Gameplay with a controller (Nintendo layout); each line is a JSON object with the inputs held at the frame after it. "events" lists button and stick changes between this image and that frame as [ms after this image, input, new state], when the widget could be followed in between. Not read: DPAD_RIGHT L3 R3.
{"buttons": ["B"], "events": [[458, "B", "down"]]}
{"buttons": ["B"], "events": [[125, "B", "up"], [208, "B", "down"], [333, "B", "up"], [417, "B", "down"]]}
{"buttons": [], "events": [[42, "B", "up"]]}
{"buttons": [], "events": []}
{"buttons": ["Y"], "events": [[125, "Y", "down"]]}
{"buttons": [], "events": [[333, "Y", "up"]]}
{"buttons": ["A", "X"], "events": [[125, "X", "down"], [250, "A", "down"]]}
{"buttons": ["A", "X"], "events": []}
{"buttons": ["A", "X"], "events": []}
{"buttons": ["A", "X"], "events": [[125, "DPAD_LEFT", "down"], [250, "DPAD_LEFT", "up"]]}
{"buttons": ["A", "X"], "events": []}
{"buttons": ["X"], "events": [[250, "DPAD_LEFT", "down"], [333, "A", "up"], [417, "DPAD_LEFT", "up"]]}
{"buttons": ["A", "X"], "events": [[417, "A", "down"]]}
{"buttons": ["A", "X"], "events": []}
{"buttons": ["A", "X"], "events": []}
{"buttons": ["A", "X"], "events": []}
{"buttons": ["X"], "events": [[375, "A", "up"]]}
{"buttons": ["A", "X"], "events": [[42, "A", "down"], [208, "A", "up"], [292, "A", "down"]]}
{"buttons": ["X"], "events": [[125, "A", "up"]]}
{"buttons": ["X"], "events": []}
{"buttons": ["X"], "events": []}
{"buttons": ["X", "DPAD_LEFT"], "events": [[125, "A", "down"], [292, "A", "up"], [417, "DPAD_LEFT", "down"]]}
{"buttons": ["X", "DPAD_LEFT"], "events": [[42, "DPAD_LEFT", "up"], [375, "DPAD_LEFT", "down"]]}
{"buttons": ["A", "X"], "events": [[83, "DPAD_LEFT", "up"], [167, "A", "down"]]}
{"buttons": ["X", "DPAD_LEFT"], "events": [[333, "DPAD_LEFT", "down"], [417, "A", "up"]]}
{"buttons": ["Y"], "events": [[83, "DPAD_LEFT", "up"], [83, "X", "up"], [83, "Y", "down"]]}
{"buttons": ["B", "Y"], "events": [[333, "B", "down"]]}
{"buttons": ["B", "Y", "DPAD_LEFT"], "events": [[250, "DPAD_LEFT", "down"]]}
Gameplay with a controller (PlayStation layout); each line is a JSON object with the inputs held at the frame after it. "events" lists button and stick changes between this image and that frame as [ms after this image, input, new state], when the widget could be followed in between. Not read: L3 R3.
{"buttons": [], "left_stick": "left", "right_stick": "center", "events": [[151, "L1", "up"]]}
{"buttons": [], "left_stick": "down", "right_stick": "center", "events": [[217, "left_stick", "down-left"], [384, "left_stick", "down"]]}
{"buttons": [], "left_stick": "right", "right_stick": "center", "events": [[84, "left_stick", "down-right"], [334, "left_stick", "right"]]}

· · · · · · ·

Check the lines above and copy each one that includes "center".

| SOLUTION TO THIS PROBLEM |
{"buttons": [], "left_stick": "left", "right_stick": "center", "events": [[151, "L1", "up"]]}
{"buttons": [], "left_stick": "down", "right_stick": "center", "events": [[217, "left_stick", "down-left"], [384, "left_stick", "down"]]}
{"buttons": [], "left_stick": "right", "right_stick": "center", "events": [[84, "left_stick", "down-right"], [334, "left_stick", "right"]]}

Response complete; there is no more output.